No processo de planejamento da cidade, os cidadãos nunca foram consultados e têm suas vozes continuamente ignoradas e silenciadas. Com a Ocupação Quilombo das Guerreiras não é diferente. Mais de dois meses após o anúncio da construção das Trump Towers Rio, vive-se um clima de incerteza e apreensão, não havendo nenhum comunicado oficial por parte das autoridades. Os moradores têm seu futuro em suspenso. Há três anos, foi criado um projeto para realocação da Quilombo das Guerreiras e de outras famílias para um novo local, nomeado “Quilombo da Gamboa”. Os futuros moradores têm-se reunido mensalmente e já vêm organizando-se desde o princípio; no entanto, o projeto em si nem sequer saiu do papel, enveredando-se pelas vias burocráticas, e não há previsão para o início das obras. Enquanto, na mesma zona portuária, obras que são do interesse de grandes detentores do poder econômico já estão bem encaminhadas ou concluídas, esta da Quilombo da Gamboa, que diz respeito à necessidade primária de moradia e que é de interesse popular, permanece boiando num mar de indefinição.

A essa altura, o que as pessoas podem fazer é denunciar a arbitrariedade das políticas de planejamento urbano e remoção, afirmar e reivindicar seu lugar e contar sua história. Os moradores da Ocupação Quilombo das Guerreiras não aceitam que se passe por cima de seis anos de história, construção popular autônoma e luta pelo direito à moradia. Os governantes e megaempresários nacionais e internacionais fazem questão de ignorar a vida e história desses e tantos outros trabalhadores que vêm batalhando pelo direito à cidade e para que esta seja um espaço mais justo. A população, porém, precisa saber de histórias como a da Ocupação Quilombo das Guerreiras e dar-se conta de que é possível organizar-se e coletivamente fazer, a cada dia, a verdadeira revitalização da cidade.

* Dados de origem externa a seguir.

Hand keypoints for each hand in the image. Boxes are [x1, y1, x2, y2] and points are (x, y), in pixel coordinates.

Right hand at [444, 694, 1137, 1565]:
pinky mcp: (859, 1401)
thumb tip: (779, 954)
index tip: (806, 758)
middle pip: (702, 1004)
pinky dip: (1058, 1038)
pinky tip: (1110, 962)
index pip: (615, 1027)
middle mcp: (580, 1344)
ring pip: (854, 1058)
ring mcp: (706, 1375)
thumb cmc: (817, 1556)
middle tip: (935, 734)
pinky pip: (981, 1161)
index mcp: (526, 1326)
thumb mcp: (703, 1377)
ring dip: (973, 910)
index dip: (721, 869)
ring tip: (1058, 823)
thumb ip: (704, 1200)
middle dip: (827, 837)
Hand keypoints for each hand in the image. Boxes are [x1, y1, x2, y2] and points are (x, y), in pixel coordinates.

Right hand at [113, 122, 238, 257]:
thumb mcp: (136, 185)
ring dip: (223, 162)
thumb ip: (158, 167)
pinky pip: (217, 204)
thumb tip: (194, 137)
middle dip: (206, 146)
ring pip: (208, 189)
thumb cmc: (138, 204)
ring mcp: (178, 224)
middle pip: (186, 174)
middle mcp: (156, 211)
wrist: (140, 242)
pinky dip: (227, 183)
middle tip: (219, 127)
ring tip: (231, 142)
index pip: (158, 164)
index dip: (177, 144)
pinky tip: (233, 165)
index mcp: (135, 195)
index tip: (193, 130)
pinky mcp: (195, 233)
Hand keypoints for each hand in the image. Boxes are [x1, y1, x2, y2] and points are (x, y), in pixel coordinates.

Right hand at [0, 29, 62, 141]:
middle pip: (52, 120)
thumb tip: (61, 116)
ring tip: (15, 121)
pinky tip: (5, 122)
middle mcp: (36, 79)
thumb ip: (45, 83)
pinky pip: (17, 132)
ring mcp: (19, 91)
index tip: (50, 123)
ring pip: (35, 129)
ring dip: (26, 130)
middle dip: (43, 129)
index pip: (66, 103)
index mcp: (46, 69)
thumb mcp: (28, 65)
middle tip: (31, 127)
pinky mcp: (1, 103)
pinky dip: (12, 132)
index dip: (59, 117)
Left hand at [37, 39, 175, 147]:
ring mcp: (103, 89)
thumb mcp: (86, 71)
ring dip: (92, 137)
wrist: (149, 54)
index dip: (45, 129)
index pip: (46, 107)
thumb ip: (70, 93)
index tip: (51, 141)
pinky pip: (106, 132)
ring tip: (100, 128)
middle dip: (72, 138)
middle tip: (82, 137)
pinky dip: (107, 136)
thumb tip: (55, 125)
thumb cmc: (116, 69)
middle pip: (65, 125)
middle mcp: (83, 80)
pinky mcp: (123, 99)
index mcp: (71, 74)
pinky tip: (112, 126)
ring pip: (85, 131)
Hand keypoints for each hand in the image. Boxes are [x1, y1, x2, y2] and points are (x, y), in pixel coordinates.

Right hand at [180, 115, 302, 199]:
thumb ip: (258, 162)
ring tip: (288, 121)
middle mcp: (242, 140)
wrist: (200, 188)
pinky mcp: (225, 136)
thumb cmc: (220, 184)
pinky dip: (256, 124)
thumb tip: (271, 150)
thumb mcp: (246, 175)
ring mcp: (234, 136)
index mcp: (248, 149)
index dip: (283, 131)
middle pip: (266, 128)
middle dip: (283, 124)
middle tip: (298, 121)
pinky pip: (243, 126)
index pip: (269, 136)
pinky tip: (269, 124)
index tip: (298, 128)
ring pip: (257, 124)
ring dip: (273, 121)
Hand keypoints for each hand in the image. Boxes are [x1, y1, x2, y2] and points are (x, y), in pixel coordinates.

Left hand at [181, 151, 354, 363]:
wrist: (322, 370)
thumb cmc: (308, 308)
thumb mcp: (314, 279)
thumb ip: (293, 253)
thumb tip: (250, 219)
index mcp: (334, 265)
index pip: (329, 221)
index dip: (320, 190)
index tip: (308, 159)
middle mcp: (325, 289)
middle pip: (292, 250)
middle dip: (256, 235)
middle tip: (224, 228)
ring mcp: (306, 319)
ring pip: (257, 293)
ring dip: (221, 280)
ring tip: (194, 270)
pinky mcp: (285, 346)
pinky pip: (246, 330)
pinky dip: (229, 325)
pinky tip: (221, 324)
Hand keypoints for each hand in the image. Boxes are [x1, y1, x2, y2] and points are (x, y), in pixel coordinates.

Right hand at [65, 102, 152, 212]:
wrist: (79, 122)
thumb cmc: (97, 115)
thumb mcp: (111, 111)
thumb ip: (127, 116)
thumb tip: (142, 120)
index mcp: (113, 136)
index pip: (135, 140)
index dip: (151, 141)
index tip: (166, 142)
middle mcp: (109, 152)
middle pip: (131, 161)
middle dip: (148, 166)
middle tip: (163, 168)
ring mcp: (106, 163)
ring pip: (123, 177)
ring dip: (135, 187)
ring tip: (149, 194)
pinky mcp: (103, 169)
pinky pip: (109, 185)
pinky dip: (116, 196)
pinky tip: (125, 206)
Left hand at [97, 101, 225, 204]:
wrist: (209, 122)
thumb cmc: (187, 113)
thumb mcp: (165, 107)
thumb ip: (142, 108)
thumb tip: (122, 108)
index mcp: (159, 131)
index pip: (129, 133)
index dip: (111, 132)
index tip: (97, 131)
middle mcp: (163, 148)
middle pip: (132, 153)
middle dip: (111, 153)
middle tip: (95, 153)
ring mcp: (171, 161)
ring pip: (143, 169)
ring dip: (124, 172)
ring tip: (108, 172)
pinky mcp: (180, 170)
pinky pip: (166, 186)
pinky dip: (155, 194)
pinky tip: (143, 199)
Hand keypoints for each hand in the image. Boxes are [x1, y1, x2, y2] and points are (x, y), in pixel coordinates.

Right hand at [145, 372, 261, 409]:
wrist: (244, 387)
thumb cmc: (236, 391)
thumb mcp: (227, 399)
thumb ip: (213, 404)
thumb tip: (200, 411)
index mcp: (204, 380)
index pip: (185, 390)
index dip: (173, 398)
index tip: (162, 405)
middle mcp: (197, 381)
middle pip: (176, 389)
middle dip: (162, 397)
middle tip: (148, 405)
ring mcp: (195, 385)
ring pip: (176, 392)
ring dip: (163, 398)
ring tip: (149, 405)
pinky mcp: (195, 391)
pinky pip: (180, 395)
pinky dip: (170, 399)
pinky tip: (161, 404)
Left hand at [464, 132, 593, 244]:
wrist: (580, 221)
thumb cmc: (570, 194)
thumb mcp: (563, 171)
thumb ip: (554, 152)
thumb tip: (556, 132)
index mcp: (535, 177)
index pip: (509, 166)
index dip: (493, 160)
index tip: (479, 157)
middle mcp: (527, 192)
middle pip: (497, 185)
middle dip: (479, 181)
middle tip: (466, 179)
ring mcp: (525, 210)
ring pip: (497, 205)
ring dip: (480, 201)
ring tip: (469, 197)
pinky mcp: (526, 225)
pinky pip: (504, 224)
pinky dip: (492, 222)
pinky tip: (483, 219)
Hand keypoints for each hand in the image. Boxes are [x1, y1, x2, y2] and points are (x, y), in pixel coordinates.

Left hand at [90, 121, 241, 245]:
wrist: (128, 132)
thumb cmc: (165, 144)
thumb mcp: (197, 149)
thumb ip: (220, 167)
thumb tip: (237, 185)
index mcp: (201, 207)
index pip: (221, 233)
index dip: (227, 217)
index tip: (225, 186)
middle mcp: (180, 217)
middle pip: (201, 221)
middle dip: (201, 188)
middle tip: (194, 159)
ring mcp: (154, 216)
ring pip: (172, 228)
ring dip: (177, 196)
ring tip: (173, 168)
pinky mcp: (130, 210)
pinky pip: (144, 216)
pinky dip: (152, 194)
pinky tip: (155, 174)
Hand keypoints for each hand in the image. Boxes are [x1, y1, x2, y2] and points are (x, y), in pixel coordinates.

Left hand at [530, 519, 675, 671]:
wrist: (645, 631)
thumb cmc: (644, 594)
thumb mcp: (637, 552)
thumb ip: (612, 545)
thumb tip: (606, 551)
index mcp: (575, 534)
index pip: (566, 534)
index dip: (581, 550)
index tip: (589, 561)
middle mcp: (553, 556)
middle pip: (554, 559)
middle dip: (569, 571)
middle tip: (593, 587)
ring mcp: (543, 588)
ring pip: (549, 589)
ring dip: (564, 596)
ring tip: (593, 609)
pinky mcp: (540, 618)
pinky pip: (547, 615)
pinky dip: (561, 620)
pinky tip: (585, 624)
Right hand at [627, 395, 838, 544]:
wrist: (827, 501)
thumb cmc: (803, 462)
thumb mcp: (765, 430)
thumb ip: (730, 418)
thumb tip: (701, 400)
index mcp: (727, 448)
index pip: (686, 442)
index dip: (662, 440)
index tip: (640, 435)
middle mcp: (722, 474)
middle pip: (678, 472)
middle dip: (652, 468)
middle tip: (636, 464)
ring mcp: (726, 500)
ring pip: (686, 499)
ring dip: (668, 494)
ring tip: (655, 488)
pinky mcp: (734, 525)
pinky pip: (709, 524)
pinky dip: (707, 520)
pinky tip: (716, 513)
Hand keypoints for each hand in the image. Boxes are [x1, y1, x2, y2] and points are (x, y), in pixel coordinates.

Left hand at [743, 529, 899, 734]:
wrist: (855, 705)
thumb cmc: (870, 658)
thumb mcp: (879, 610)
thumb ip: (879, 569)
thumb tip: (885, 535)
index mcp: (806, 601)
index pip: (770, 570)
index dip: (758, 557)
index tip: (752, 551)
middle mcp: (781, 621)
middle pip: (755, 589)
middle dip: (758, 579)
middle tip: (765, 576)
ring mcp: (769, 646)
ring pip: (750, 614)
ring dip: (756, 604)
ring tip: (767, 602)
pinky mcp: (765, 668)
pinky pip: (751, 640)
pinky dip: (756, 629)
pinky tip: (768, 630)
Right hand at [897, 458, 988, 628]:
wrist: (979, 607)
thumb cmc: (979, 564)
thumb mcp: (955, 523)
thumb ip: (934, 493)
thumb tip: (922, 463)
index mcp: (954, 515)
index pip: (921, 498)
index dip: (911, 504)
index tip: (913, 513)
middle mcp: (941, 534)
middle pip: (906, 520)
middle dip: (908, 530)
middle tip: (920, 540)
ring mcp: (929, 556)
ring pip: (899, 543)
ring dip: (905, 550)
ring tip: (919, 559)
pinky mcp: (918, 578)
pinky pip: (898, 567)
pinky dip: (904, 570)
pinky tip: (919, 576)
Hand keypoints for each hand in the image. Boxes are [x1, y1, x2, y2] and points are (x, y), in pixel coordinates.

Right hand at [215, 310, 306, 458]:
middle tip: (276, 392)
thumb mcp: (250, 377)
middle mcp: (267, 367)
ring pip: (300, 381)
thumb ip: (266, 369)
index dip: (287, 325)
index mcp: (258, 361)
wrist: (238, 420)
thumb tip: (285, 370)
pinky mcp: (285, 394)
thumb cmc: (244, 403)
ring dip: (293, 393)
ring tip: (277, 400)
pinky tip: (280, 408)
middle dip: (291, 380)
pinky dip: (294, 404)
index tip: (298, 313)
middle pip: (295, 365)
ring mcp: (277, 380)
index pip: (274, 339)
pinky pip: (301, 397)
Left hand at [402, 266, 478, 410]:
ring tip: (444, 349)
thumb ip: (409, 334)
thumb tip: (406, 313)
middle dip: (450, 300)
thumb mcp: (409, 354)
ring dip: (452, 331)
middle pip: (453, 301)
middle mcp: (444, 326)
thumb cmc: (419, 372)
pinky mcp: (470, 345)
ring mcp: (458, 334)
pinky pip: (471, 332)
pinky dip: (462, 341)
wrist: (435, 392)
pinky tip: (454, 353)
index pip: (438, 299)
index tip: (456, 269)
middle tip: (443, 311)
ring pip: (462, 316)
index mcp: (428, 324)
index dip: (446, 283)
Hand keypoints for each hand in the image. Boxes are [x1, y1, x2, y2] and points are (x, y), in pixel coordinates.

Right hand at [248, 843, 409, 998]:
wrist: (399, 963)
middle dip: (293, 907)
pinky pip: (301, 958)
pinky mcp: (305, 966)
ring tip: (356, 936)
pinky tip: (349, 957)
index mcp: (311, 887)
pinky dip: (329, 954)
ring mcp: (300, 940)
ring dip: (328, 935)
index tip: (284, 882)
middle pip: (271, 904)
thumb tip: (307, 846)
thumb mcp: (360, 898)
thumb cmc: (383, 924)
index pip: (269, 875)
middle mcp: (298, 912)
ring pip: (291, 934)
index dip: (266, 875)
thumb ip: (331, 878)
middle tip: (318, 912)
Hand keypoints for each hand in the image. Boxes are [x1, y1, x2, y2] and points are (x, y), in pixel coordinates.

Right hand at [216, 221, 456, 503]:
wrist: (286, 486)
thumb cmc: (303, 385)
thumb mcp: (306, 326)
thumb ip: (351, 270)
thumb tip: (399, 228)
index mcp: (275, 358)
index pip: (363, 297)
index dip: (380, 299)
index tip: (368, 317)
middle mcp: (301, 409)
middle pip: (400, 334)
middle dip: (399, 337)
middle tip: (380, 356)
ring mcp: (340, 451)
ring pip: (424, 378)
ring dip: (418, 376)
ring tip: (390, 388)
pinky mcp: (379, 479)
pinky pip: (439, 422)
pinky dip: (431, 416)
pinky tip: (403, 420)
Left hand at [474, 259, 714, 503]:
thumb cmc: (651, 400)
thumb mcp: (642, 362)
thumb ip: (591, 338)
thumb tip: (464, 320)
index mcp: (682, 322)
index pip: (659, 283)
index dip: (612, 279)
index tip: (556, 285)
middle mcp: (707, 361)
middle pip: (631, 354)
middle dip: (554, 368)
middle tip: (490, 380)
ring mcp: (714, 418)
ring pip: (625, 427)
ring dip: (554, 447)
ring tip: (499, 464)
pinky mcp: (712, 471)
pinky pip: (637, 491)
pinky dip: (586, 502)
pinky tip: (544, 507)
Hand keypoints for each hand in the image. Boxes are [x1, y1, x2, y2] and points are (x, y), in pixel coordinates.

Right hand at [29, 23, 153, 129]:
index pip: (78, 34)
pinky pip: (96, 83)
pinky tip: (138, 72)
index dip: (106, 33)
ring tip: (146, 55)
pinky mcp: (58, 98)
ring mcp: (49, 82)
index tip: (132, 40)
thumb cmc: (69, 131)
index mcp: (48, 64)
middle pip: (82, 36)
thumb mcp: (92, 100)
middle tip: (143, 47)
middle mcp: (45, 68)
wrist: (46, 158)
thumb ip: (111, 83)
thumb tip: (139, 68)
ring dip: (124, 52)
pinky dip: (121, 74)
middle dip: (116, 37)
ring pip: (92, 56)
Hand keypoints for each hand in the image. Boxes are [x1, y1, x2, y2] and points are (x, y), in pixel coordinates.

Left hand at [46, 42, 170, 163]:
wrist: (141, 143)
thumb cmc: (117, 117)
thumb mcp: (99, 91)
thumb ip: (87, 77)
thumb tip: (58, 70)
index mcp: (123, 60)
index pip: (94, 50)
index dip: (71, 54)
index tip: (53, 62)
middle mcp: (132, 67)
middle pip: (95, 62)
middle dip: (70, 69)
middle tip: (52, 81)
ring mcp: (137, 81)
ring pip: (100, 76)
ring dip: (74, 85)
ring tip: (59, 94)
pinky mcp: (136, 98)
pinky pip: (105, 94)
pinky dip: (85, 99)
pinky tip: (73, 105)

Dia 9 de março, a partir das 15h, a Quilombo abre suas portas para o evento Abraço à Ocupação Quilombo das Guerreiras. Venham todos conhecer um pouco da história dessa ocupação, com direito a shows, exposição de fotos e lançamento de curta metragem.

Av. Francisco Bicalho, nº 49.

Veja mais aqui.

 

3 COMENTÁRIOS

  1. a luta é árdua, mas quando a vitória chega, ela nos faz flutuar de prazer e satisfação!

  2. Texto muito elucidativo e que denuncia, de forma veemente, o absurdo a que estamos sujeitos nas mãos destes governantes que só visam o interesse próprio e dos seus comparsas!

  3. SARAVÁ! Malungas quilombolas guerrilheiras: incansáveis e futuríveis – UTOPIA aqui&agora = EREHWON. AXÉ!